Policy makers have long been concerned that regional variation was attributable to fraudulent or inefficient care (
Brown 1997). While it is clear that the IPS and PPS reduced regional variation and that under IPS, this was largely accomplished by reduction in utilization of HH aide visits, it is not clear if these reductions were primarily reductions in inefficient services. Some authors have reported that reductions in HH care use, in general, were not associated with poorer patient clinical outcomes or satisfaction (
McCall et al. 2004;
Schlenker, Powell, and Goodrich 2005;). However,
McCall et al. (2002) did report that for HH patients between 1997 and 1999, there was increased use of SNF, emergency room use, and mortality after HH admission, though no change in hospital readmission rates.
Peng, Navaie-Waliser, and Feldman (2003) reported that at time of HH discharge, patients had a significant number of dependencies, as well as anxiety and depression.

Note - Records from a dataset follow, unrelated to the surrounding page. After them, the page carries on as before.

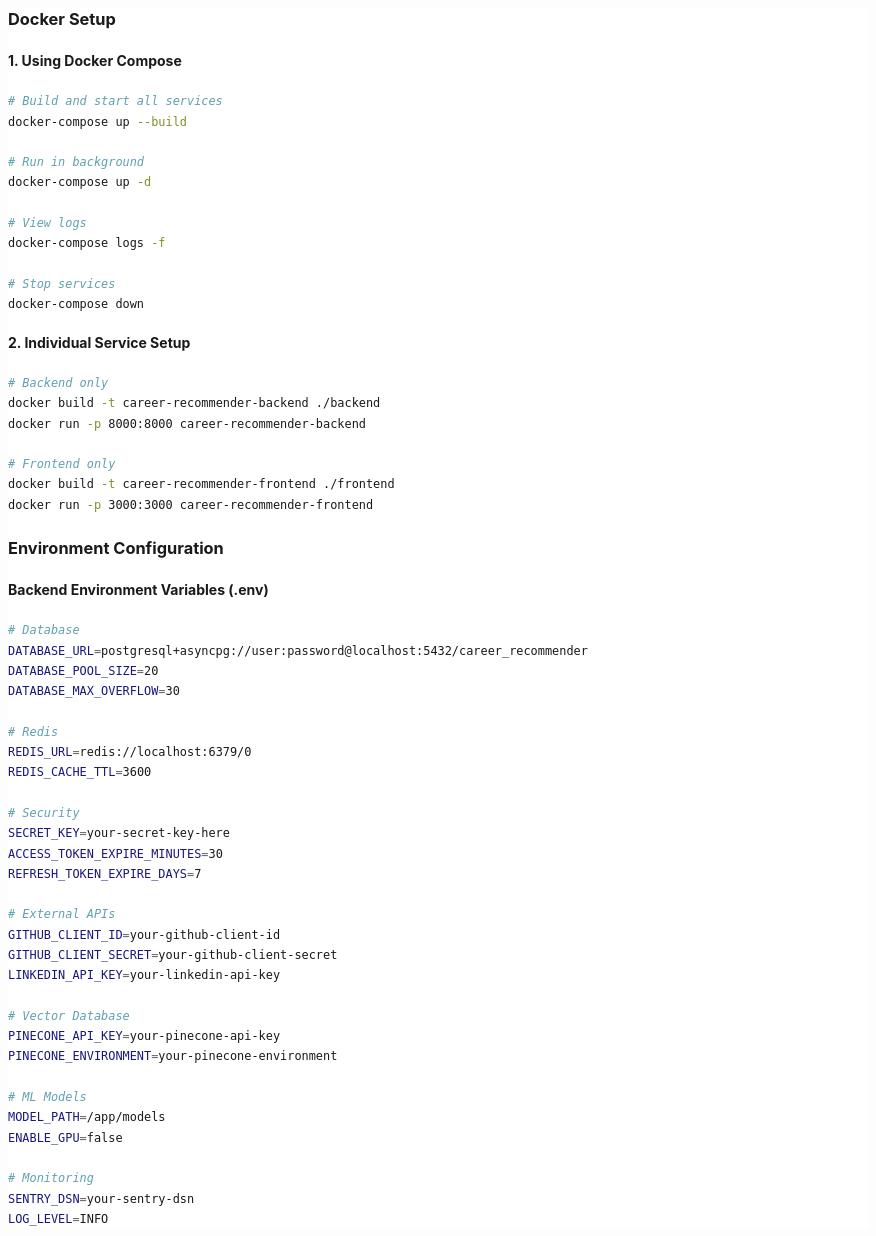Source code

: ### Docker Setup

#### 1. Using Docker Compose
```bash
# Build and start all services
docker-compose up --build

# Run in background
docker-compose up -d

# View logs
docker-compose logs -f

# Stop services
docker-compose down
```

#### 2. Individual Service Setup
```bash
# Backend only
docker build -t career-recommender-backend ./backend
docker run -p 8000:8000 career-recommender-backend

# Frontend only
docker build -t career-recommender-frontend ./frontend
docker run -p 3000:3000 career-recommender-frontend
```

### Environment Configuration

#### Backend Environment Variables (.env)
```bash
# Database
DATABASE_URL=postgresql+asyncpg://user:password@localhost:5432/career_recommender
DATABASE_POOL_SIZE=20
DATABASE_MAX_OVERFLOW=30

# Redis
REDIS_URL=redis://localhost:6379/0
REDIS_CACHE_TTL=3600

# Security
SECRET_KEY=your-secret-key-here
ACCESS_TOKEN_EXPIRE_MINUTES=30
REFRESH_TOKEN_EXPIRE_DAYS=7

# External APIs
GITHUB_CLIENT_ID=your-github-client-id
GITHUB_CLIENT_SECRET=your-github-client-secret
LINKEDIN_API_KEY=your-linkedin-api-key

# Vector Database
PINECONE_API_KEY=your-pinecone-api-key
PINECONE_ENVIRONMENT=your-pinecone-environment

# ML Models
MODEL_PATH=/app/models
ENABLE_GPU=false

# Monitoring
SENTRY_DSN=your-sentry-dsn
LOG_LEVEL=INFO
```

Brega et al. (2005) reported that African American and nonwhite Hispanic HH patients had poorer functional outcomes than Caucasian patients at discharge.
With reductions in HH visits and in particular HH aide services, it is likely there would be increased burdens upon informal care from family members, which may disproportionately burden vulnerable HH patients.
Peng, Navaie-Waliser, and Feldman (2003) reported that Hispanic and Asian patients reported greater disabilities at time of discharge, and that African American patients were less likely to have informal care available than Caucasian patients.
McKnight (2006) reported that reductions in HH utilization were partly offset by increased out-of-pocket payments, and that low-income beneficiaries experienced larger reductions in HH care after implementation of IPS, arguing for potential loss in welfare though no poorer outcomes were noted.
Schwartz et al. (2002) reported that in rural HH agencies 81 percent of HH beneficiaries reported increased demands on informal care and heightened concern about older and frail beneficiaries (
Lin and Meit 2005). For certain vulnerable patient groups, particularly those with limited informal care options, earlier discharge under these BBA policies could have adverse effects.
Our findings need to be interpreted carefully. Only two conditions were studied, although these represent a significant proportion of postacute care services. Caution should be used extrapolating these findings to other groups of HH patients.
Furthermore, several other policies were concurrently implemented, which either directly (Operation Restore Trust, HH surety bonds, civil penalties for physicians inappropriately prescribing HH services and a 6-month moratorium on new HH agencies) or indirectly (SNF PPS, Short Stay Transfer Policy) impacted HH utilization and might explain some of the observed changes over time. (See
Tables S1 and S2 for summary.) However, with the exception of Operation Restore Trust, no policies had differential regional implementation or regulation, so any potential temporal–regional bias is unlikely to be substantial. Furthermore, the above month-to-month analyses demonstrate that changes in utilization correlate well with BBA implementation dates.
In summary, the IPS and PPS reduced regional variation in HH services after major orthopedic surgery. Under IPS, this was largely attributable to reductions in lesser skilled services. Other authors have documented no concurrent reductions in patient outcomes. However, reducing services could result in increased burden on informal care, and for those beneficiaries with little social support, this could have adverse implications. To the extent that these reductions may have reduced ineffective care, these findings suggest that tailoring policies to target areas of high utilization may be an effective strategy to reduce program costs while minimizing potential untoward adverse outcomes.